2. A Recorrente apresentou as suas alegações de recurso, formulando as seguintes conclusões:

1. Após ação inspetiva, a Administração Tributária fez correção dos custos referentes aos "laycards" adquiridos em 1994, mas deduzidos em 1995;

2. Para justificar esse seu ato corretivo aduziu que "a reclamante não veio demonstrar que aqueles "laycards" adquiridos em 1994 foram utilizados nas cassetes vendidas em 1994 e 1995, nas proporções correspondentes à imputação que efectuou, não veio ao processo provar a razão que afirma assistir-lhe";

3. Ficou provado, entre o mais, que a edição e venda de cassetes está legalmente condicionada à aposição em cada unidade de um "laycard", emitido e fornecido, à data dos factos, pela Direção-Geral dos Espetáculos;

4. É prática da recorrente requisitar esses "laycards", sem obrigação de produção das cassetes de uma só vez;

5. Os "laycards" não têm prazo de validade e é comum as empresas conservá-los em stock;

6. De acordo com a interpretação conjugada das normas jurídicas vigentes e aplicáveis, em Portugal vigora o princípio ou a regra da especialização dos exercícios;

7. Essa regra impõe, tanto aos contribuintes, como à Administração Tributária, que a data da entrega ou de expedição dos bens define não só o ano do proveito, como também, e em simultâneo, o ano do reconhecimento do custo fiscal;

8. Porém, a Administração Tributária subverteu ou violou essa regra para justificar o ato corretivo;

9. De facto, a Administração Tributária impôs a solução de imputar os custos do exercício de 1994 um elevado número de "laycards" que só foram usados e as respetivas cassetes vendidas no exercício de 1995, o que constitui uma subversão e violação grosseira da regra da especialização dos exercícios;

10. De igual modo, a sentença recorrida errou ao sufragar esse entendimento e atuação da Administração Tributária;

11. Desse modo e a contrario pode concluir-se que a recorrente respeitou escrupulosamente a regra da especialização dos exercícios;

12. E, consequentemente, contabilizou corretamente os "laycards" no exercício de 1995;

13. Ou seja, a recorrente contabilizou os custos dos "laycards" no exercício em que as cassetes em que se apuseram esses "laycards" foram vendidas;

14. Posto isso, o diferimento de parte dos custos dos "laycards" adquiridos em 1994, para o ano de 1995, ano em que esses "laycards" foram apostos nas cassetes que nesse mesmo ano foram vendidas, cumpre escrupulosamente a regra da especialização dos exercícios;

15. Tendo a Administração Tributária discordado do quantum de custos de "laycard" diferido, competia-lhe, de acordo com as regras do ónus da prova, provar que a especialização dos custos realizada pela recorrente foi mal quantificada, o que não logrou fazer;

16. E também por isso se impunha declarar ilegal o ato corretivo da Administração Tributária;

17. E a sentença recorrida ao afinar pelo mesmo diapasão e sufragar essa violação do ónus da prova errou;

18. De facto, a sentença recorrida deveria ter determinado a anulação do despacho que indeferiu a reclamação graciosa, na parte em que manteve a correção da matéria coletável a favor do Estado no exercício de 1995, no montante de EUR 136.560,51, por transferência de custos, referentes a "laycards", para o exercício de 1994, com a consequente anulação do IRC que resultou dessa alteração da matéria coletável no exercício de 1995.
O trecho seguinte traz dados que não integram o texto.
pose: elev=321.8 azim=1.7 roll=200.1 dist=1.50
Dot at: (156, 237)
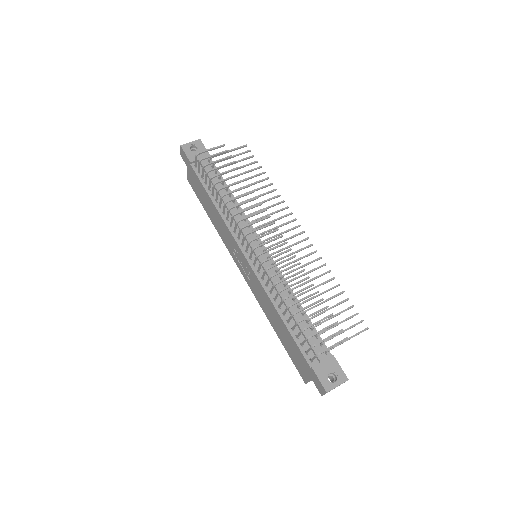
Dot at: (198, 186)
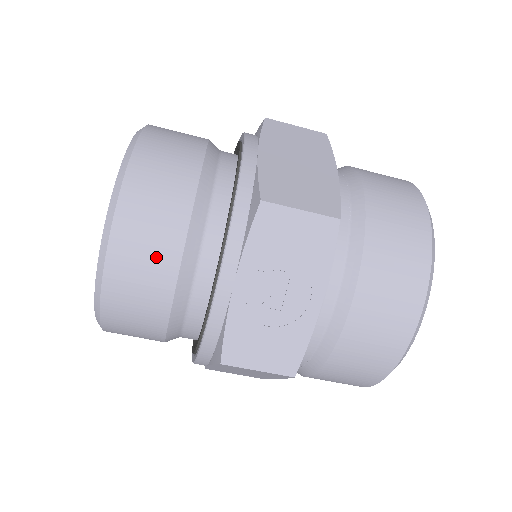
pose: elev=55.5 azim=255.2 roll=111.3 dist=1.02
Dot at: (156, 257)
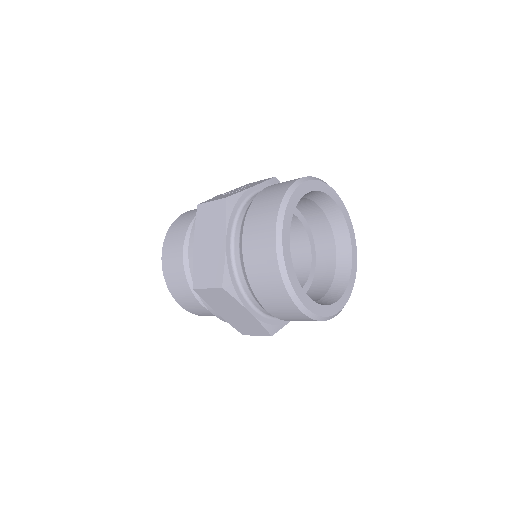
Dot at: occluded
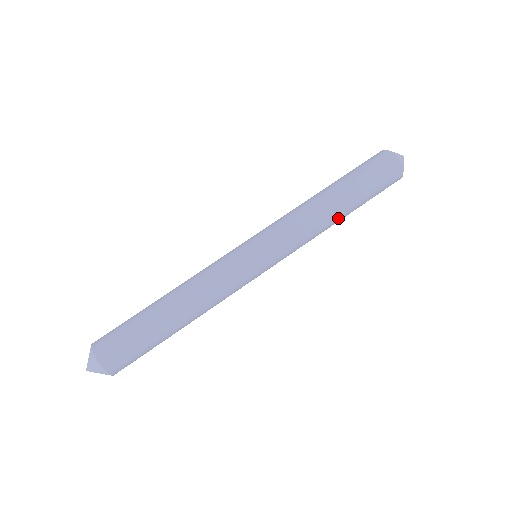
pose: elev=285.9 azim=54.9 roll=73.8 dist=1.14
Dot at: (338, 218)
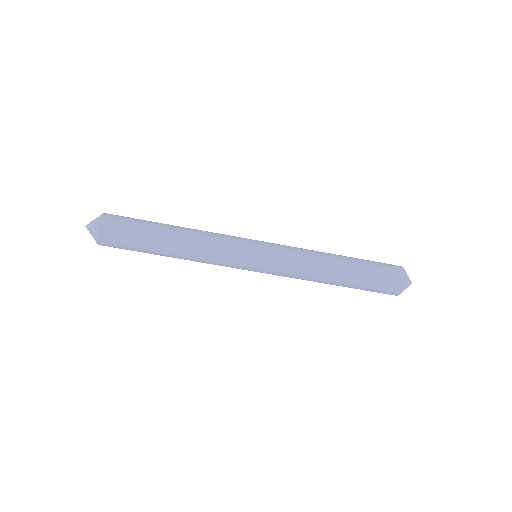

19. E ao não o fazer errou;

20. Por isso e em consequência, deve ser dado provimento a este recurso e, por conseguinte, ser revogada a sentença recorrida e declarado anulado o despacho que indeferiu a reclamação graciosa, na parte em que manteve a correção da matéria coletável a favor do Estado no exercício de 1995, no montante de EUR 136.560,51, por transferência de custos, referentes a "laycards", para o exercício de 1994, com a consequente anulação do IRC que resultou dessa alteração da matéria coletável no exercício de 1995.

21. Mostram-se violadas, entre outras, as disposições dos artº.s 18º e 23° do CIRC e 58º e 74° da LGT.

3. A recorrida não apresentou contra-alegações.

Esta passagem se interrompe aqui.